With his international career apparently over and his club’s Premier League status under major threat it begs the question, ‘What will happen to Micheal Owen’?
On 30 June 1998, 18 year-old Michael Owen’s name resonated around the football world after scoring THAT goal for England against Argentina. Michael James Owen had made his debut just a year previously, scoring after coming on as substitute in Liverpool’s 2-1 defeat away at Wimbledon. The following season the teenager bagged 18 league goals and finished as the league’s joint top goalscorer.
Owen spent seven years at Anfield scoring 118 goals in 216 games for the Reds. While Owen was neither big nor strong, he was blessed with pace, balance and two fantastic feet in front of goal. In the eight seasons he spent at Liverpool, Owen won the FA Cup, two League Cups, the UEFA cup and European super cup. Personal awards for the 5ft 8 goal machine include the prestiguous Ballon D’or, PFA Young Player of the year, the BBC sports personality of the year and he has shared the Premier League golden boot twice. Not bad, for a player who even as youngster consistently suffered with injuries – his hamstrings were a particular concern at Liverpool.
Following the sacking of Gerrard Houllier and the appointment of Rafael Benitez, on 13 August 2004 Owen was sold to Real Madrid for a cut-price fee of £8 million. Despite mustering the best goals to minutes played ratio in La Liga and netting 13 goals in 43 appearances in total his move to Spain proved to be less than succesful. Bear in mind that Owen only started 15 games for Los Galacticos, the less prolific pairing of Raul and Ronaldo were consistently preferred to the England forward. If competition for places wasn’t hard enough for him, Real promptly swooped for the Brazilian attacking duo of Robinho and Julio Baptista. Rumours of tensions between Owen and Real’s ‘darling’ Raul have also arisen since the Chester born striker left the club.
Throughout the summerof 2005 Owen seem destined to re-sign for Liverpool but instead his fomer emplyers baulked at the £16 million asking price – twice what they had sold him for just a year earlier. Instead it was Newcastle United that offered Owen an escape route back to ‘Blighty’ and the chance of regular first team football in order to retain his England place.
Owen’s career at Newcastle started off and on a similiar note to how it has continued- with injury, suffering from a thigh problem in pre-season and missing the first few weeks of the season. Owen managed just 11 games in his first season, netting seven goals after breaking his foot in december and having further surgery in March. Much to Newcastle’s dismay Owen still made the 2006 World Cup sqaud and suffered an horrific knee injury in his first game against Sweden, twisting as he fell with noone around him. Chairman Freddie Shepperd went ballistic and no wonder – his star striker earning around 120k per week was out for the season. Owen has since scored 23 goals in 62 games for Newcastle – far less prolific than in previous seasons.

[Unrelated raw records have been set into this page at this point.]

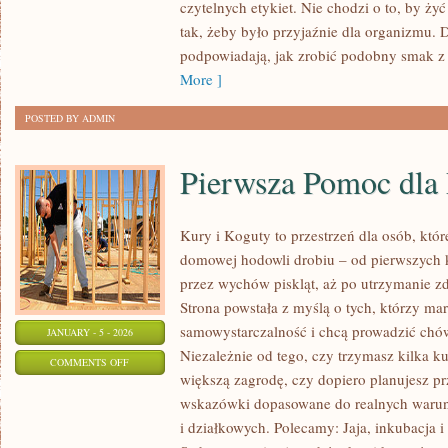
czytelnych etykiet. Nie chodzi o to, by żyć
I
tak, żeby było przyjaźnie dla organizmu. 
KLUSKI
podpowiadają, jak zrobić podobny smak z
More ]
POSTED BY ADMIN
Pierwsza Pomoc dla
Kury i Koguty to przestrzeń dla osób, któ
domowej hodowli drobiu – od pierwszych 
przez wychów piskląt, aż po utrzymanie zd
Strona powstała z myślą o tych, którzy mar
samowystarczalność i chcą prowadzić chó
JANUARY - 5 - 2026
Niezależnie od tego, czy trzymasz kilka 
ON
COMMENTS OFF
większą zagrodę, czy dopiero planujesz p
PIERWSZA
wskazówki dopasowane do realnych warun
POMOC
i działkowych. Polecamy: Jaja, inkubacja i
DLA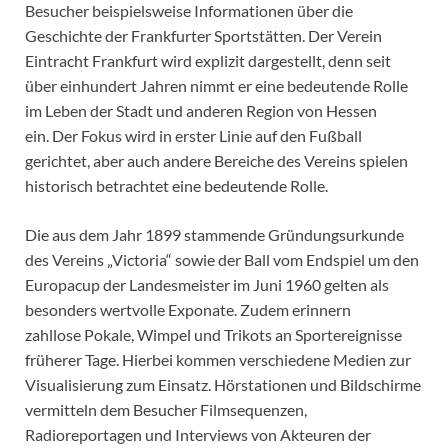
Besucher beispielsweise Informationen über die
Geschichte der Frankfurter Sportstätten. Der Verein
Eintracht Frankfurt wird explizit dargestellt, denn seit
über einhundert Jahren nimmt er eine bedeutende Rolle
im Leben der Stadt und anderen Region von Hessen
ein. Der Fokus wird in erster Linie auf den Fußball
gerichtet, aber auch andere Bereiche des Vereins spielen
historisch betrachtet eine bedeutende Rolle.
Die aus dem Jahr 1899 stammende Gründungsurkunde
des Vereins „Victoria“ sowie der Ball vom Endspiel um den
Europacup der Landesmeister im Juni 1960 gelten als
besonders wertvolle Exponate. Zudem erinnern
zahllose Pokale, Wimpel und Trikots an Sportereignisse
früherer Tage. Hierbei kommen verschiedene Medien zur
Visualisierung zum Einsatz. Hörstationen und Bildschirme
vermitteln dem Besucher Filmsequenzen,
Radioreportagen und Interviews von Akteuren der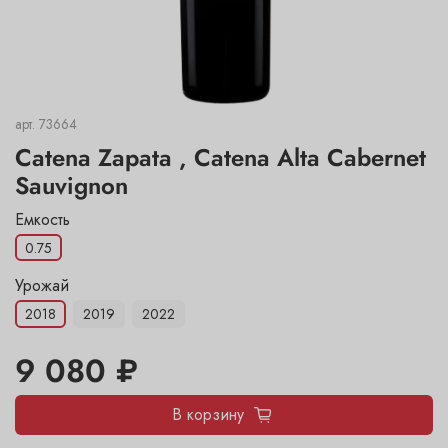
арт.
73664
Catena Zapata , Catena Alta Cabernet
Sauvignon
Емкость
0.75
Урожай
2018
2019
2022
9 080 ₽
В корзину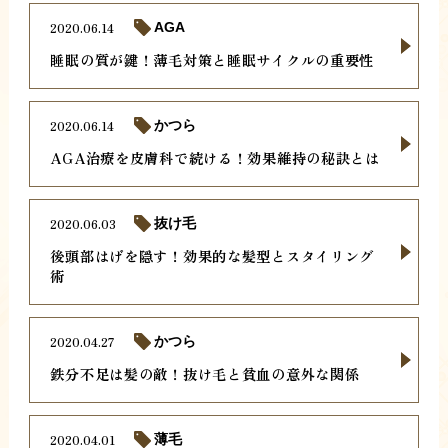
2020.06.14
AGA
睡眠の質が鍵！薄毛対策と睡眠サイクルの重要性
2020.06.14
かつら
AGA治療を皮膚科で続ける！効果維持の秘訣とは
2020.06.03
抜け毛
後頭部はげを隠す！効果的な髪型とスタイリング
術
2020.04.27
かつら
鉄分不足は髪の敵！抜け毛と貧血の意外な関係
2020.04.01
薄毛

It has been widely accepted that Owen is likely to leave the Magpies on a bosman this summer whether or not United can stave off the imminent threat of relegation going into the final game of the season. The question is who will want him?
The injuries that have plagued the former Liverpool star have cetainly taken their toll. Owen not only has even more trouble staying fit than before but he appears three yards slower than the 18 year old lad who held off Ayala for 30 yards before ghosting past Chamot and slamming the ball in the top left corner for England. Even with a 50% paycut his wages are still well out of reach for most clubs and he certainly is no youngster at 29.
Everton have long been linked with offering the forward a return to Merseyside but David Moyes is surely too shrewd to risk a large chunk of his relatively small wage on an injury prone player. Some still talk of a return to Anfield , if he does play proffessional football Anfield again it won’t be in a Liverpool shirt though.
In spite of media speculation, even on a bosman a move to any the big four seems rather unlikely. Then there are the clubs who tout themselves as big four contenders City, Villa, Spurs and the aforementioned Toffees. I can’t seen any of them fancying him. While Everton are unlikley to risk their preciously low resources , the other three have enough money to go for a younger and more reliable option.
Whoever decides to take on Owen it will be a gamble and doubts will always remain as to whether it is possible to get enough minutes out of the player, let alone a decent goal tally. Wherever he goes it is likely Owen will not only have to take a huge drop in wages but forget about adding to his collection of winner’s medals at the top level. It would seem folly to take sign him as anything more than a bit-part striker for any club willing to challenge in the upper half of the table. The clubs in the lower half may not only seem unnattractive to a man with 89 England caps to his name, but could he even fit in with direct style of play at the likes of Stoke, Bolton or Blackburn if they were interested?
This being said it would appear there is enough evidence in previous Premier League activity that at least manager will fancy a flutter on the man who doesn’t mind placing the odd bet or two himself, the question is who?